[Transcribed page contents]

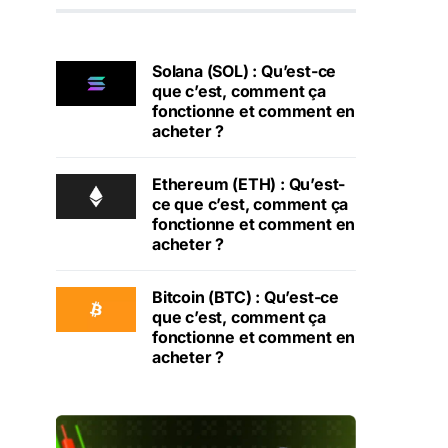
Solana (SOL) : Qu’est-ce
que c’est, comment ça
fonctionne et comment en
acheter ?
Ethereum (ETH) : Qu’est-
ce que c’est, comment ça
fonctionne et comment en
acheter ?
Bitcoin (BTC) : Qu’est-ce
que c’est, comment ça
fonctionne et comment en
acheter ?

▶ **YOUR OBJECTIVE**:
Each entry above needs to be restated without a single word changed; skip the images.

▶ **RESPONSE AREA**:
Solana (SOL) : Qu’est-ce
que c’est, comment ça
fonctionne et comment en
acheter ?
Ethereum (ETH) : Qu’est-
ce que c’est, comment ça
fonctionne et comment en
acheter ?
Bitcoin (BTC) : Qu’est-ce
que c’est, comment ça
fonctionne et comment en
acheter ?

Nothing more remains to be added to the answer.